Pech onderweg is niet voor watjes zeg. Heks koopt op de valreep een knalgeel fluorescerend jasje en dat is maar goed ook. Mijn voornemen nu eens op tijd om Parijs heen te zijn gaat op in rook. Ik kom dan wel voor hete vuren te staan, maar ik heb de soep heus heter gegeten. Uiteindelijk is het leven een groot avontuur. En: Vandaag loopt alles goed af!

Een paar dagen voordat ik naar Plumvillage vertrek haal ik de Don van het station. Strak in het pak stapt hij bij me in de auto. De koffer met nog meer pakken en hoeden gooien we achterin. In Huize Heks hangen ook nog eens een maatpak en een colbertje klaar. Hij komt deze maand wel door!

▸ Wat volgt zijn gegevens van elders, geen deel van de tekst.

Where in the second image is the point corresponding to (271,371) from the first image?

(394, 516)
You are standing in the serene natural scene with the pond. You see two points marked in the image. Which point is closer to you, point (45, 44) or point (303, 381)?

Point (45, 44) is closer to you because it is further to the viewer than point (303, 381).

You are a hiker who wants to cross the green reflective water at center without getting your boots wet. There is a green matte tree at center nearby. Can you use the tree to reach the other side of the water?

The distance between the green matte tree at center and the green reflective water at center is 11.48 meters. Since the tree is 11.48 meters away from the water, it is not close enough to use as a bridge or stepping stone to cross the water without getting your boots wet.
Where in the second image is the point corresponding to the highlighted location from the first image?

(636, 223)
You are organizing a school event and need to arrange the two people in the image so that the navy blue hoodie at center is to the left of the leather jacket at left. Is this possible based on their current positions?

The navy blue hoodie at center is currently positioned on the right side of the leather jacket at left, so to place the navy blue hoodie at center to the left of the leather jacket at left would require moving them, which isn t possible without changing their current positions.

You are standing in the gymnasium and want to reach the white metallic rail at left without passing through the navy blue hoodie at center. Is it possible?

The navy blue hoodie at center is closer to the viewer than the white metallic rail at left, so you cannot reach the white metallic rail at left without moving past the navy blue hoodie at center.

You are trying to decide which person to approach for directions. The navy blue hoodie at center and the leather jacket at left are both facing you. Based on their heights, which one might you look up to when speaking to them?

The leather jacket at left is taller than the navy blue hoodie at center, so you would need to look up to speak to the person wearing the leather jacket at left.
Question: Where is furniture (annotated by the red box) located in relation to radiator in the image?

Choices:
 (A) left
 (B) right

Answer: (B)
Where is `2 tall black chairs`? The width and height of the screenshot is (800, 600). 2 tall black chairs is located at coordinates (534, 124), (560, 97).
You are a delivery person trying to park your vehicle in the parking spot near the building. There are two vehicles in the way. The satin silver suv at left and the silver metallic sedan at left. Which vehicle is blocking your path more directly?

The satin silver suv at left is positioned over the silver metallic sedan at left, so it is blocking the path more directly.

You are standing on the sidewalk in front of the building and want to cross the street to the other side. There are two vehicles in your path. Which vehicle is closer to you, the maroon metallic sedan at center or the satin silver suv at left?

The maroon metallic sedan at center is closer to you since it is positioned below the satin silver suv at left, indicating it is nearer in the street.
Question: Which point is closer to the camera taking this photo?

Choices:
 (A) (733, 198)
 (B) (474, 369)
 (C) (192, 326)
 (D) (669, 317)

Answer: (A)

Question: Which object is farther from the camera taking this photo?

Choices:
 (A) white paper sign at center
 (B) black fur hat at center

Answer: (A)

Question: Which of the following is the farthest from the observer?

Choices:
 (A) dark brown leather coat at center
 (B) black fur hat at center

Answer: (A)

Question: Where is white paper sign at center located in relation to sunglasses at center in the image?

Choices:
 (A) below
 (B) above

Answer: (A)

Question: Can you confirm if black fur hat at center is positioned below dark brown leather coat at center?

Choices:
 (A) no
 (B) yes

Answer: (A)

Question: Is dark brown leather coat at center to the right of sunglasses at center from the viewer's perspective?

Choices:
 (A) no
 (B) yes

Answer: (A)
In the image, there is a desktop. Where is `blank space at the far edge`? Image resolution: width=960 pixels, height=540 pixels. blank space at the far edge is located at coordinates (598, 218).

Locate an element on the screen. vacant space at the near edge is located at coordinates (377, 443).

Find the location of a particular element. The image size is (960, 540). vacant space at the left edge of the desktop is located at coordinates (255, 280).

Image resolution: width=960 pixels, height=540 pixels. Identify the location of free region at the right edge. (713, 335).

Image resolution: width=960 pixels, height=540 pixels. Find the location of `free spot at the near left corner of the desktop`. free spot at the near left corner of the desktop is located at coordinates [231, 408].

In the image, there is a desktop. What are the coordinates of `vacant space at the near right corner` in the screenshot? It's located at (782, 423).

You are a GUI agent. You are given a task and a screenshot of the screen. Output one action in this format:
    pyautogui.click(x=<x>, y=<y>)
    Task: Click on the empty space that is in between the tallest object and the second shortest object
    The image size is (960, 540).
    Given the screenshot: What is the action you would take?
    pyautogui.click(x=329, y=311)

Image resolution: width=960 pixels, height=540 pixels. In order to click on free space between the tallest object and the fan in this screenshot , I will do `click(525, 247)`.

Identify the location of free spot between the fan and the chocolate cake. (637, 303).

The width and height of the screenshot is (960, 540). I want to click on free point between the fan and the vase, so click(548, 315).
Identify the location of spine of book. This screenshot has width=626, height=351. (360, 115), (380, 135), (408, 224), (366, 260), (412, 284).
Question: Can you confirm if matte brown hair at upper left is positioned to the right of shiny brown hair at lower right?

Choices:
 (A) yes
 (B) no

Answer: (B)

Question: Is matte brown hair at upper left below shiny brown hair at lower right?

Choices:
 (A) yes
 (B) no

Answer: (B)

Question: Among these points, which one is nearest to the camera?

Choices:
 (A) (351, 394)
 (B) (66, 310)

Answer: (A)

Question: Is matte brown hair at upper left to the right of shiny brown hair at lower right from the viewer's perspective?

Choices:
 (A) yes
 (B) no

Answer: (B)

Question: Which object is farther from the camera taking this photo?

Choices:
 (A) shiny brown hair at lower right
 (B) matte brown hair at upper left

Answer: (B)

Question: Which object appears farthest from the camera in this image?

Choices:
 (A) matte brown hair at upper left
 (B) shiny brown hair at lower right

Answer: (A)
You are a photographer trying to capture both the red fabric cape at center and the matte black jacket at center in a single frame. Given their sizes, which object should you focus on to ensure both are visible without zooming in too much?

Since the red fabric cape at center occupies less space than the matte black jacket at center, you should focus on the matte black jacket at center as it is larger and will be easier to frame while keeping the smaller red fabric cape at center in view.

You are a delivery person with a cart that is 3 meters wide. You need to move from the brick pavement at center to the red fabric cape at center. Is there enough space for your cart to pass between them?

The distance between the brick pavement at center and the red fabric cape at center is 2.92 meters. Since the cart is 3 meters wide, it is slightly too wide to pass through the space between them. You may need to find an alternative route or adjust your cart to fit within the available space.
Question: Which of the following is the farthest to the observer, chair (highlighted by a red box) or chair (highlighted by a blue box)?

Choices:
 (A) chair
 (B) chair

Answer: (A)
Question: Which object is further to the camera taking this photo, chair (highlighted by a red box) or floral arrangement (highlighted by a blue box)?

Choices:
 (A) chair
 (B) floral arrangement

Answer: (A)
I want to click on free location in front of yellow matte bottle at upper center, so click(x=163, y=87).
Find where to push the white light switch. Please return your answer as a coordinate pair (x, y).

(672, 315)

De volgende dagen ga ik door met het voorbereiden van mijn reisje. Afgewisseld met kletskous-sessies met mijn oude vriend. Zijn aanwezigheid werkt twee kanten op. Enerzijds houdt het me rustig, zodat ik mezelf niet voorbij hol. Anderzijds leidt het me geweldig af, waardoor sommige items uiteindelijk niet in mijn bagage terecht komen…..

Ergens onderweg naar mijn tassen neergelegd en vervolgens vergeten. Zo vergeet ik mijn toetsenbord, oplaadsnoer van mijn iPod-achtige apparaatje, bodylotion en zonnebrandproducten. Nou ja. Wat kan het schelen? Uiteindelijk zit ik evenzogoed met een gigantische berg teringzooi in mijn autootje.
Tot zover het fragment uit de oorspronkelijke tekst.